How to use SOCKS proxy with yum?

Add this line to /etc/yum.conf (got the idea from the post by DaPillow)

proxy=socks5://ip:port

In case host name resolution through proxy is necessary, thanks to Danny from comments this would do it:

proxy=socks5h://ip:port

It worked for me using yum 3.4.3 on Fedora 21.

As pointed out by enzitib,tsocks can be used to use a SOCKS proxy with yum.

To be more detailed, one can use it like this:

$ export TSOCKS_CONF_FILE=$HOME/.tsocks.conf
$ cat .tsocks.conf
server = 127.0.0.1
server_port = 1080
$ tsocks yum ...

By default tsocks uses SOCKS version 4 - but you can configure 5 via the 'server_type' directive. For user/password options there are the 'default_user'/'default_pass' directives and the TSOCKS_USERNAME/TSOCKS_PASSWORD environment variables.
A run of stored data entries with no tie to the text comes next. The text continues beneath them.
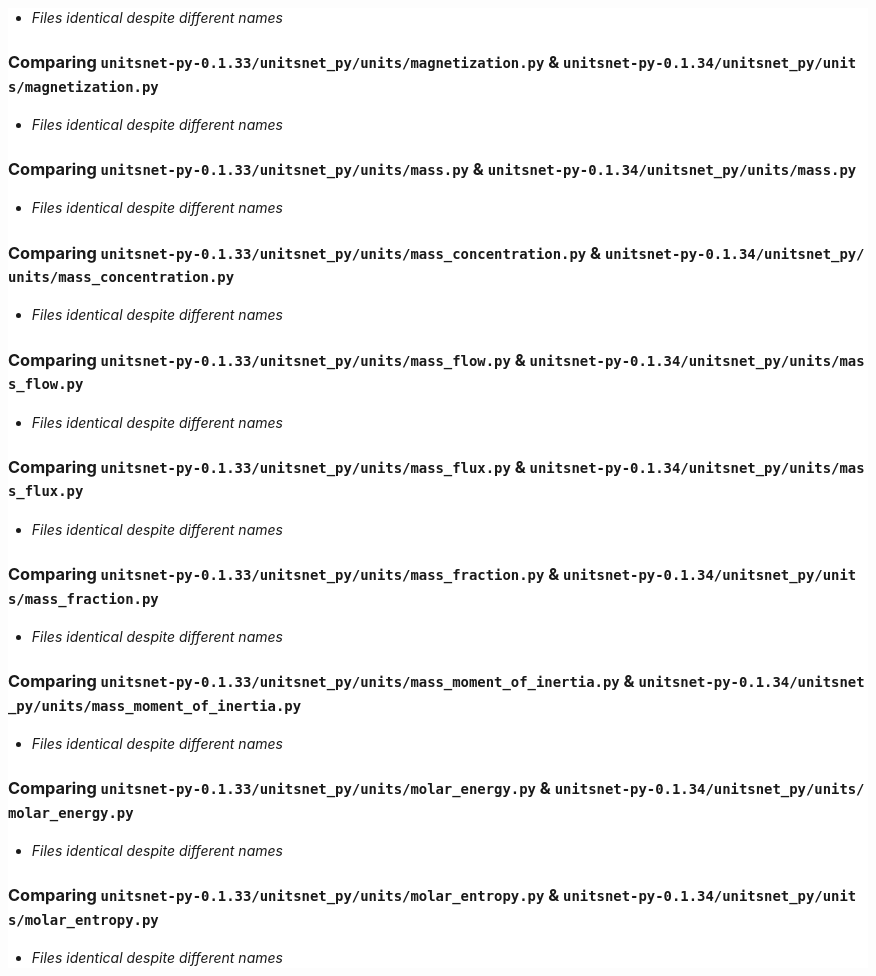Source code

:  * *Files identical despite different names*

### Comparing `unitsnet-py-0.1.33/unitsnet_py/units/magnetization.py` & `unitsnet-py-0.1.34/unitsnet_py/units/magnetization.py`

 * *Files identical despite different names*

### Comparing `unitsnet-py-0.1.33/unitsnet_py/units/mass.py` & `unitsnet-py-0.1.34/unitsnet_py/units/mass.py`

 * *Files identical despite different names*

### Comparing `unitsnet-py-0.1.33/unitsnet_py/units/mass_concentration.py` & `unitsnet-py-0.1.34/unitsnet_py/units/mass_concentration.py`

 * *Files identical despite different names*

### Comparing `unitsnet-py-0.1.33/unitsnet_py/units/mass_flow.py` & `unitsnet-py-0.1.34/unitsnet_py/units/mass_flow.py`

 * *Files identical despite different names*

### Comparing `unitsnet-py-0.1.33/unitsnet_py/units/mass_flux.py` & `unitsnet-py-0.1.34/unitsnet_py/units/mass_flux.py`

 * *Files identical despite different names*

### Comparing `unitsnet-py-0.1.33/unitsnet_py/units/mass_fraction.py` & `unitsnet-py-0.1.34/unitsnet_py/units/mass_fraction.py`

 * *Files identical despite different names*

### Comparing `unitsnet-py-0.1.33/unitsnet_py/units/mass_moment_of_inertia.py` & `unitsnet-py-0.1.34/unitsnet_py/units/mass_moment_of_inertia.py`

 * *Files identical despite different names*

### Comparing `unitsnet-py-0.1.33/unitsnet_py/units/molar_energy.py` & `unitsnet-py-0.1.34/unitsnet_py/units/molar_energy.py`

 * *Files identical despite different names*

### Comparing `unitsnet-py-0.1.33/unitsnet_py/units/molar_entropy.py` & `unitsnet-py-0.1.34/unitsnet_py/units/molar_entropy.py`

 * *Files identical despite different names*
I'm using CentOS6.x with yum-3.2.29-81, curl/libcurl 7.19.7-53 and have this same issue. I have yum servers behind a firewall and want to use yum over a SOCKS5 proxy setup using ssh. Ideally, I want to do this without requiring tsocks, proxychains, or any other "socksification" utilities.

I setup the SOCKS5 connection using:

ssh -D 40000 dmz-server

I poked around in the yum python sources and saw they use pycurl which wraps libcurl (also please note that all proxy environment variables--http_proxy, HTTP_PROXY, all_proxy, ALL_PROXY, etc.--were initially undefined). Furthermore, I verified that ~/.curlrc was empty so it didn't taint my test results.

I wanted to see if I could get curl to talk through the socks5 proxy:

curl --socks5 127.0.0.1:40000 http://some-server/some-url

successfully returned the remote web page, so that was a good sign--showing libcurl can use SOCKS5 proxies. However, defining an environment variable

http_proxy=socks5://127.0.0.1:40000 

wasn't enough:

http_proxy=socks5://127.0.0.1:40000 curl http://some-server/some-url

failed.

At this point, I switched to using a Python test program test.py:

import pycurl
import sys
sys.stderr.write("Testing %s\n" % pycurl.version)
c = pycurl.Curl()
c.setopt(c.URL, 'http://some-server/some-url')
c.setopt(c.WRITEFUNCTION, sys.stdout.write)
c.setopt(pycurl.PROXYTYPE, pycurl.PROXYTYPE_SOCKS5)
c.perform()
c.close()

Now, running

./test.py

will fail to fetch, but running

http_proxy=socks5://127.0.0.1:40000 ./test.py

will successfully fetch http://some-server/some-url. So it seems to me that this (admittedly ancient) yum/libcurl combination that ships with CentOS6 is not correctly setting the proxy type within libcurl. I think what is happening is that the PROXYTYPE is defaulting to a standard HTTP proxy instead of identifying the socks5:// scheme within the URL specified in the http_proxy environment variable.

In any event, the following patch to /usr/lib/python2.6/site-packages/urlgrabber/grabber.py worked to allow me to access http:// yum repositories through a SOCKS5 proxy. Within PyCurlFileObject#_set_opts(self, opts={}), add:

if self.scheme == 'http':
  proxy = os.getenv('http_proxy') or os.getenv('HTTP_PROXY') or os.getenv('all_proxy') or os.getenv('ALL_PROXY')
  if proxy and proxy.find("socks5://") != -1:
    self.curl_obj.setopt(pycurl.PROXYTYPE, pycurl.PROXYTYPE_SOCKS5)

around line 1205, right before

# ssl options
if self.scheme == 'https':

With this change,

http_proxy=socks5://127.0.0.1:40000 yum install <package_name>

successfully connects to all my http:// yum repositories on the other side of the firewall through the SOCKS5 ssh proxy.

Of course, one could export the http_proxy environment variable within one's shell to avoid specifying it before each invocation of yum.